We may well grant the picturesqueness; and we may grant a nervous buoyancy of fluctuating high spirits. Through all the novels there are passages of extreme beauty, to which we may grant the description “lyrical”; and many of the famous scenes have value which it is open to anybody to call epical if they wish to do so. It is the word “vital” that we find difficult to accept, and the “buoyancy of life.” For if there is one thing to be inferred from the contrivances and the slacknesses and the other shortcomings of Stevenson’s romances to which we shall gradually be able to make reference, it is that they lack vitality. They have a fine brag of words, and they have fine scenes and incidents; but where is there any one of them in which the author can sustain the pitch of imagining that will carry us on the wings of a vital romance? I am referring at this moment to this one point only. I am saying nothing about the books as pieces of literary artifice. There is not one of Stevenson’s own original romances that is not made in two or three or even a hundred flights. There is not one that is not pieced together by innumerable inventions, so that it is a sort of patchwork. That is a persistent defect. It is in Treasure Island, it is in The Master, it is in The Wrecker and it is in Weir, patent to the most casual glance. And the cause of that is low vitality—his own and the book’s. Not one of them, not even Treasure Island, not even TheMaster ofBallantrae, which falls in two, has any powerful inevitability. These romances are, in fact, the romances of a sick man of tremendous nervous force, but of neither physical nor intellectual nor even imaginative energy. One may see it in the flickering of Alan Breck. Alan Breck is

the most famous of all Stevenson’s characters, with the possible exception of Silver: does he remain vivid all the time? He does not. He loses vitality several times in the course of Kidnapped; he hardly attains it in Catriona. There is no fault there; there is a weakness. Stevenson’s romances were based upon a survival of boyish interests; they are full of fantastic whips and those clever manipulations with which writers sometimes conceal weaknesses; they have a tremendous vain Scots savour of language and retort; they have exciting, impressive, and splendidly vivid scenes. But the quality they have not is the fine careless rich quality of being vital. If we think, in reading them, that they are vital, the cause of our deception is Stevenson’s skill. He disarms us by his extraordinary plausible air of telling a story. We are as helpless as boys reading TreasureIsland. But Stevenson is always telling a story without end; and it is never really a story at all, but a series of nervous rillets making belief to be a river. There are ingredients in the story; there is David Balfour starting out from his old home, and coming to his uncle’s house, and being sent nearly to his death up the dreadful stair; and there is the kidnapping of David, and then the arrival on board of the survivor from a run-down boat, who proves to be Alan; the fight; and the march after Alan; the Appin murder; and the flight of David and Alan—all magnificently described, well invented, well imagined, but all as episodes or incidents, not as a story.

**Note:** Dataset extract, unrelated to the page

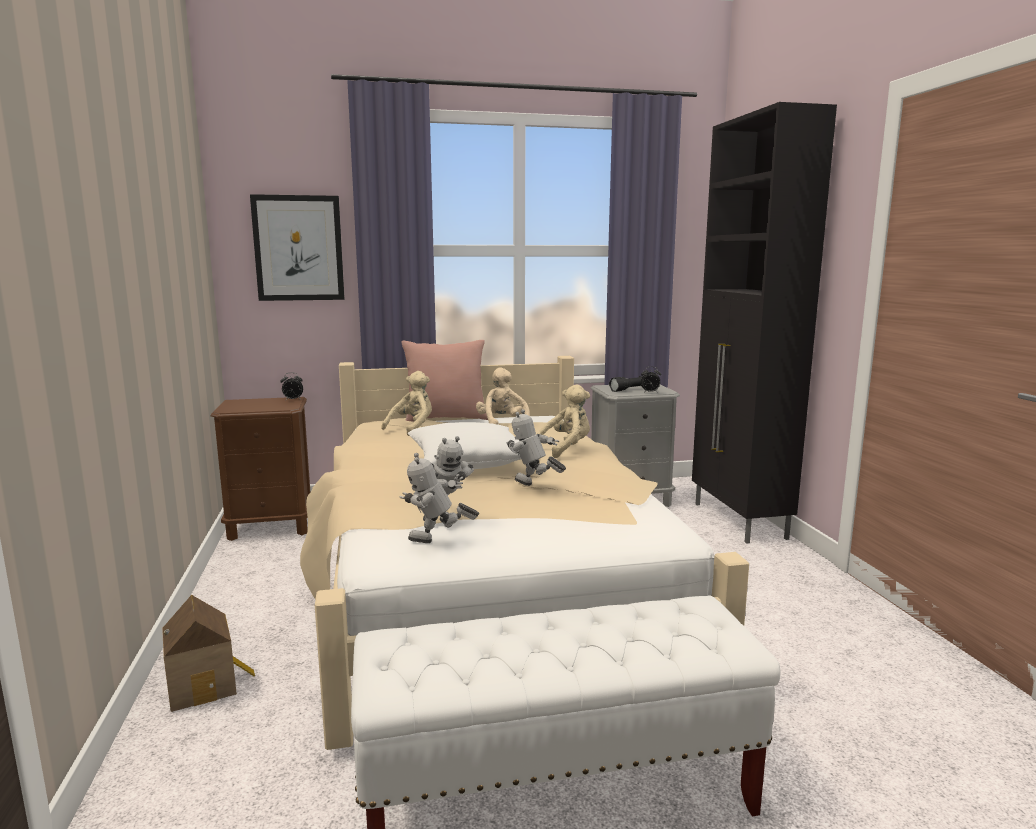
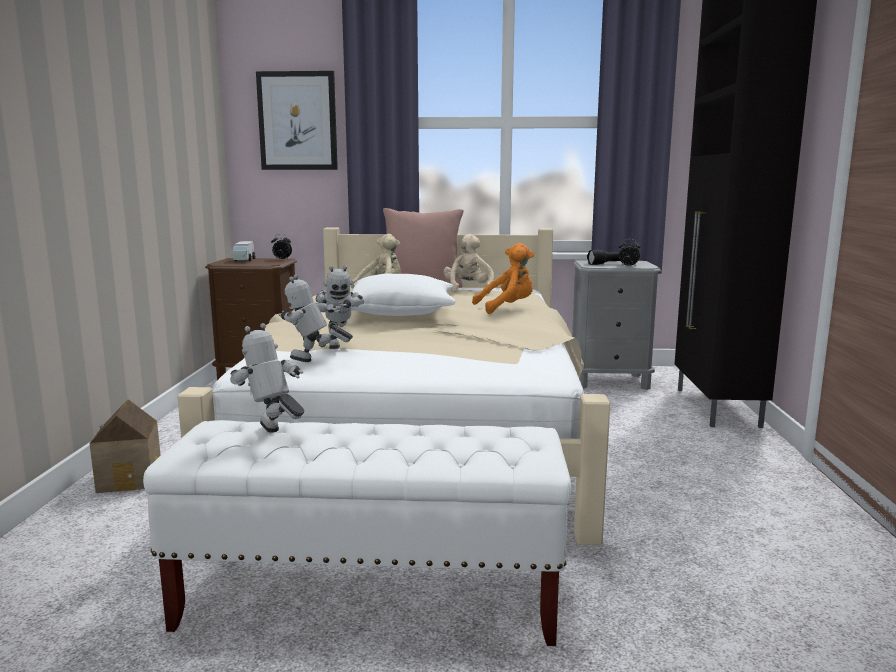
camera: 15 degrees right, 0 degrees up
toy robot [506,409,566,486] -> toy robot moved to [230,323,304,433]
beige plush toy [537,385,590,458] -> orange plush toy [472,243,534,314]
none -> toy truck [233,241,255,261]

Something else, some other things, all sorts of other things, might just as well have happened as those things which make the story as we know it. There is no continuous vitality even in Kidnapped; and yet, on that score, it is the best of the romances. It has a greater “buoyancy” (though not precisely, perhaps, the “buoyancy of life”) than any of the other historical romances. It does not compare with TheMaster ofBallantraefor dignity or even for the distinction of isolated scenes; but for vitality it is superior.